+++ Quoted passage
Federal prosecutors are seeking the death penalty in their case against Jairo Saenz, the alleged No. 2 leader of MS-13. They say Saenz brutally murdered two Brentwood High School students.
The announcement comes four months after prosecutors said they would seek the death penalty against Jairo's brother Alexi Saenz, the alleged leader of the gang in the 2016 killing of Kayla Cuevas and Nisa Mickens.
Prosecutors say she and Cuevas were murdered with baseball bats and machetes over a petty dispute between Cuevas and the alleged gang members.
When asked about the death penalty, Mickens' father said he's against it, saying, "Why does another family have to suffer the way I'm suffering?"
Anti-gang activist Sergio Argueta says the death penalty does little to deter gang membership and gang-related crimes.
"What we know is harsh penalties have never really had an impact in interrupting the gang pipeline," he says. "So if you want to keep people from gang life, what you do is offer opportunities before they get involved."
Prosecutors say the death penalty is called for because the killings were carried out "in an especially heinous, cruel and depraved manner in that it involved torture and serious physical abuse to the victims."
Death penalty expert Richard Klein says historically, the federal government has sought the death penalty to put pressure on the defendants to enter a guilty plea.
"Sometimes if a defendant knows -- 'if I go to trial, I can well receive the death penalty,' the defendant then might attempt to work out a plea deal where the defendant would enter a plea of guilty, there wouldn't be the need for the trial, there wouldn't be the need for the families to have to testify," says Klein.
If either of the Saenz brothers are convicted at trial and put to death, it would mark the first federal execution involving a murder in New York since 1954.
++++++
+++ Information shown
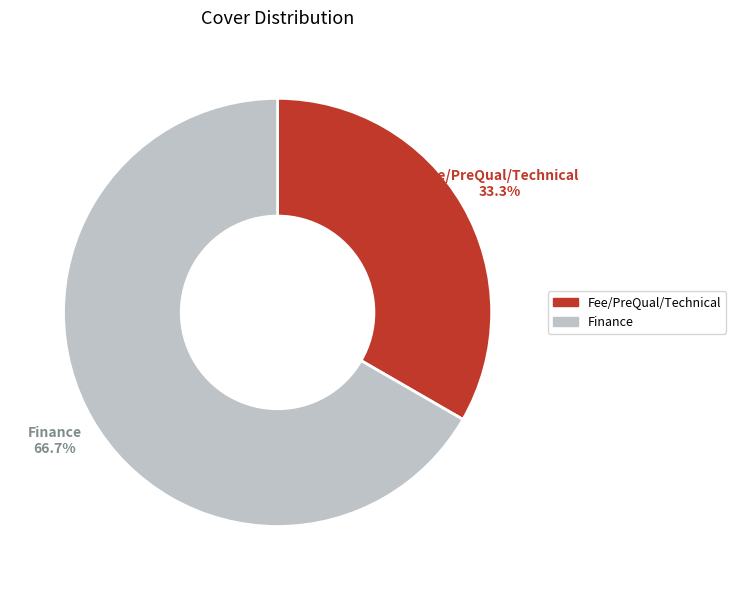

Combined, what portion of the pie is Finance and Fee/PreQual/Technical?

100.0%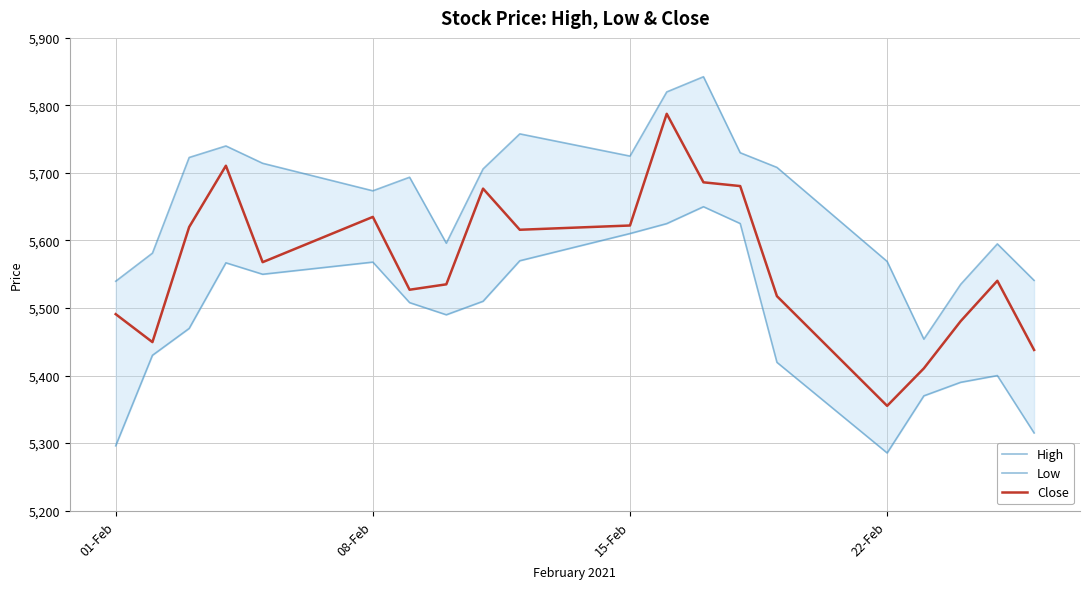

What is the highest value of the Close series?

5787.6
++++++
Required actions:
(a) According to the news report on the MS-13 case, what weapons do prosecutors say were used to kill Kayla Cuevas and Nisa Mickens?
(b) Copy the news report on the MS-13 case word for word from "Death penalty expert" to "York since 1954.".

Solutions below:
(a) Baseball bats and machetes.

(b)
Death penalty expert Richard Klein says historically, the federal government has sought the death penalty to put pressure on the defendants to enter a guilty plea.
"Sometimes if a defendant knows -- 'if I go to trial, I can well receive the death penalty,' the defendant then might attempt to work out a plea deal where the defendant would enter a plea of guilty, there wouldn't be the need for the trial, there wouldn't be the need for the families to have to testify," says Klein.
If either of the Saenz brothers are convicted at trial and put to death, it would mark the first federal execution involving a murder in New York since 1954.